If you look quickly, it just appears that research gets results that prove or disprove a hypothesis and can then be quickly interpreted and published. It’s more complicated. Good, readable, interesting, quickly published and often-cited articles begin long before the writing. They start with “a good idea at the time,” which then becomes “your problem” – an idea that you take ownership of. The key next steps are to transform your problem into a question, making it a testable hypothesis and developing a research plan to answer that question. In practical terms, that means writing a research protocol or outline with a working title for your investigation. At this point the title may be long and even vague because you probably do not yet have a clear view of your problem (and answer). That’s one reason why many journals restrict the length of article titles. It makes you consider about what you and the “et al.” in the author list were thinking of a bit more. The protocol needs to have a written rationale for doing the work (eventually the article’s introduction), a study design with a statistical plan, planned methods and materials, and the expected results. Then, as they used to say, “just do it”.

 

Of course, research events often do not go according to plan. When that happens, write an addendum to your protocol describing the changes you made and the reasons you made them. There are multiple reasons for all this. The least of which is to make it easier to explain in your (future) article and/or to a potential peer reviewer why you did things just the way that you did them. It is also important for validity that the primary calculation of study results be planned out and not ad hoc. Finally, you are probably not the only author. The protocol ensures that all potential authors are “on the same page” with what is planned and expected.

 

In general terms, there are three processes involved in publication planning.
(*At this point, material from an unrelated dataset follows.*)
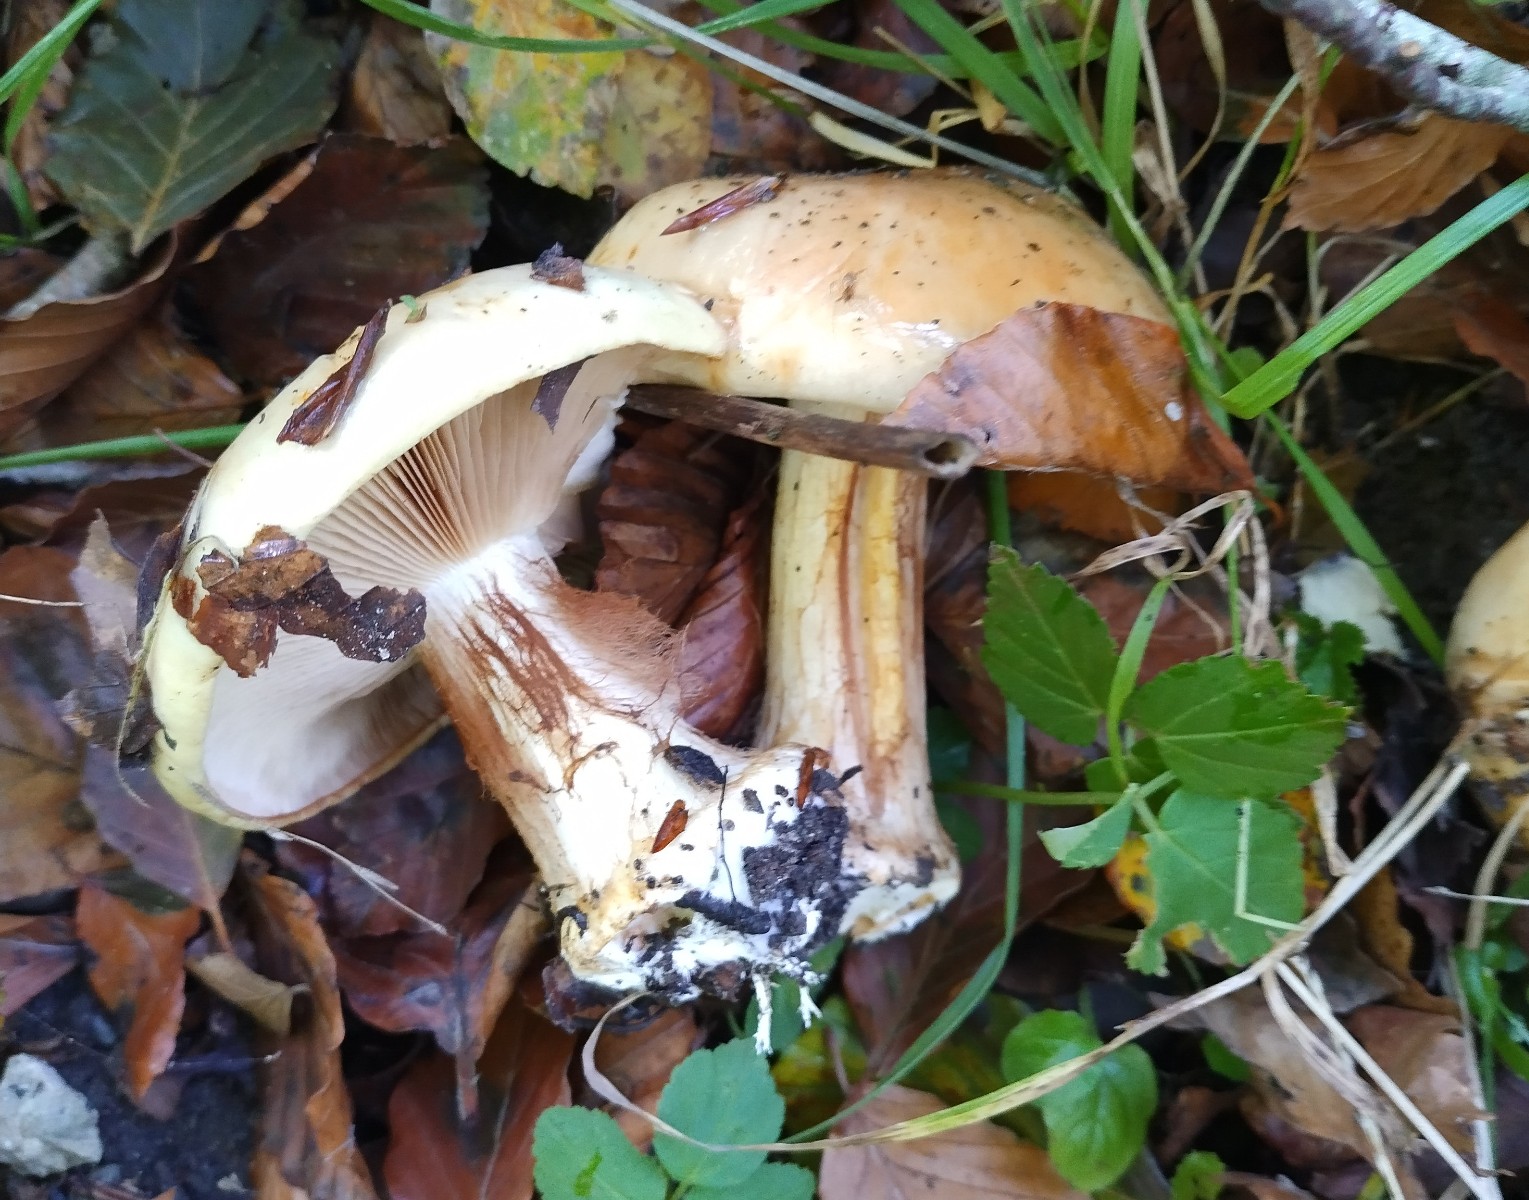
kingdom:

Information flow? It’s the different ways that you communicate your idea to increasingly more broadly focused audiences as it moves from a good idea at the time, to a question, to a protocol, to study notes and summary results, and finally to the published article. Knowledge management? It’s mainly about finding, organizing and navigating relevant data – mostly in the peer reviewed publications that form your reference list – and building a context that your experimental results are consistent with. The aim is to identify data within your research and that of others that support your hypothesis, the design of your investigation, the introduction, the results, and the discussion of your article. Project management? It’s concerned with making sure that the protocol is written, the study is completed (as close to schedule as possible), the results are analyzed and compiled into a summary report or notebooks, tables, and narratives that can be “translated” into a publication manuscript. It’s not over until the publication manuscript is written and the article is published – but then, the next chapter needs to be started. Keep it all in context.